When nickel is mined from sulfide-bearing ores like those in Tamarack, tailings are typically exposed to air and often water. The resulting chemical reaction produces sulfuric acid and toxic metals that can seep into water and harm plants, animals, and humans.
“Sulfide mining has a long track record of polluting the environment. This entire region is a wetland with a complex and interconnected ecosystem. Pollution would affect every plant and animal that relies upon the land and water for survival,” Mille Lacs Band of Ojibwe Commissioner of Natural Resources Kelly Applegate told MINING.COM.
“We have Mille Lacs Band tribal members living just over one mile from the proposed mine,” Applegate said. We are very concerned about how the proposed Tamarack mine would disturb the land and its potential to pollute our waters and air.”
“Talon Metals believes that it can produce the feedstock for the domestic supply of nickel, cobalt, copper, and battery-grade iron powders that are required in the energy transition from the high-grade orebody at Tamarack, while also protecting the water-rich environment in our region that includes reservation and Treaty lands of the Ojibwe,” the company said in an email to MINING.COM.
The company said it has been collecting baseline information on the regional environment and sharing this data with regulators, tribal governments, and tribal members since 2006.
“We recognize that underground mining involves disturbance of the earth and that our community and tribal governments have concerns about the potential negative impacts on water, wildlife, air quality, and cultural resources. We have been working very hard to engage with our local community, tribal governments, and tribal members in our community to understand these concerns and use this understanding to shape the final mine plan,” Talon’s Head of Climate Strategy Todd Malan said.
“We can have a conversation about reducing mining in 2040, 2050, and 2060 but until we get the battery supply chain to have a big enough scale we will just fail at addressing climate change. So NGOs and civil society have got to understand that we have to move from yes or no to where and how and have a conversation about standards of responsible mining rather than keep it on the ground.”

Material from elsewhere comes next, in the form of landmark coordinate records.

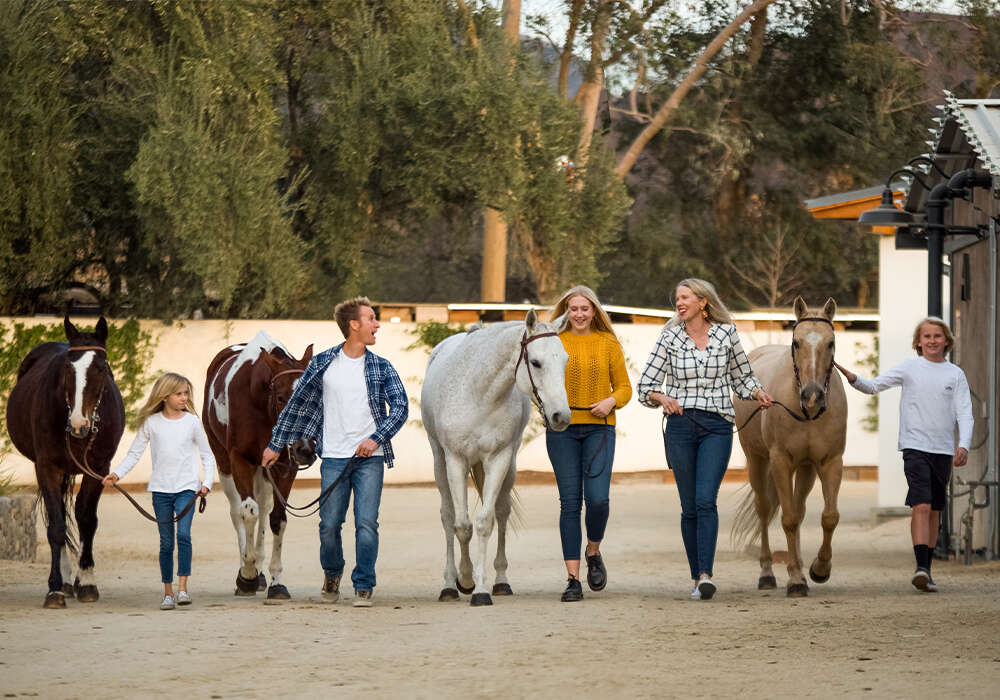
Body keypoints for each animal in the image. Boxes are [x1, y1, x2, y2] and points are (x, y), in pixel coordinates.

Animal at [5, 318, 125, 608]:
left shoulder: (99, 469)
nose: (79, 424)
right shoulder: (48, 468)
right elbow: (57, 527)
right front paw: (55, 589)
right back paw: (66, 580)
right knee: (56, 514)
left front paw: (88, 582)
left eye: (101, 367)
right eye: (68, 368)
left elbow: (87, 520)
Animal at [203, 330, 312, 600]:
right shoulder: (240, 459)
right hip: (223, 461)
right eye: (282, 397)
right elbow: (247, 513)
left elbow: (277, 519)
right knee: (238, 511)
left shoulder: (284, 466)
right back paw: (248, 568)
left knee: (263, 508)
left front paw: (276, 581)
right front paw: (248, 574)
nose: (305, 449)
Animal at [418, 312, 568, 608]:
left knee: (502, 512)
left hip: (509, 468)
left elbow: (485, 522)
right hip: (440, 462)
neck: (479, 394)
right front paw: (465, 580)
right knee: (448, 516)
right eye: (536, 362)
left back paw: (500, 581)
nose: (561, 416)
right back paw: (450, 584)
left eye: (565, 360)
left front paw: (481, 589)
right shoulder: (455, 460)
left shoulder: (499, 459)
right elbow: (462, 525)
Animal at [732, 296, 848, 596]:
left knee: (799, 508)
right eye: (796, 342)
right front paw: (795, 578)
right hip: (757, 460)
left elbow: (829, 516)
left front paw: (819, 570)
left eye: (831, 342)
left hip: (805, 468)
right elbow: (788, 520)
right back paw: (767, 573)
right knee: (764, 509)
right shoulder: (780, 461)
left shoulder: (830, 461)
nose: (813, 395)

At Talon’s invitation, Mille Lacs Band representatives attended meetings to hear about the mining proposal. Talon representatives also presented during a state-wide video conference of tribal natural resource managers from the 11 tribes in Minnesota.
“We hoped these meetings would provide information regarding the risks this project poses to our people and our environment. Even after these meetings, however, we have many questions that remain unanswered.”